SAN JACINTO – Leaders of Southern California's Soboba Band of Luiseno Indians and the Riverside County Sheriff's Department signed a federal mediation agreement Monday designed to improve communication and ease tension between the two parties.
The agreement, brokered over the past six weeks by the U.S. Department of Justice's community relations service, comes after three people were killed on the reservation in gunbattles with deputies.
The most recent shootings in May led Tribal Chairman Robert Salgado to accuse deputies of coming to the reservation to “blow people away” and to refer to the local sheriff's station commander as “General Custer.”
The tribe also complained that deputies sealed access to the reservation after the last shooting, leaving tribal members stranded outside the gates.

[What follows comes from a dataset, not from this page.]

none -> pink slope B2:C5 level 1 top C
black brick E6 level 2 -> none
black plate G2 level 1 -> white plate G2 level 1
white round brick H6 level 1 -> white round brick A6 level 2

The agreement calls for better communication and planning between the tribe and deputies, including identifying specific points of contact during emergencies and establishing a reverse 911 system for reservation residents.
Also included in the agreement are plans for deputy training on Soboba history and culture, as well as tribal participation in the Sheriff Department's citizen academy and the posting of visible street numbers on tribal members' homes.

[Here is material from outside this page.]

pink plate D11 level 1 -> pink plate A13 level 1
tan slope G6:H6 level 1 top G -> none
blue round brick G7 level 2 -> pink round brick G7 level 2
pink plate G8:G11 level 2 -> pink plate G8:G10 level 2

On May 13, deputies killed a man and woman in a long gunbattle after the pair opened fire with assault rifles on a tribal guard station.
The week before, deputies killed a man who opened fire on them on the reservation. That man's brother died in a gunfight with deputies in nearby Valle Vista in 2002. They were sons of a former tribal chairwoman.
The Department of Justice's community relations service helps communities resolve tensions tied to disputes that involve race, national origin or color. The federal agreement is voluntary and does not admit wrongdoing by any party.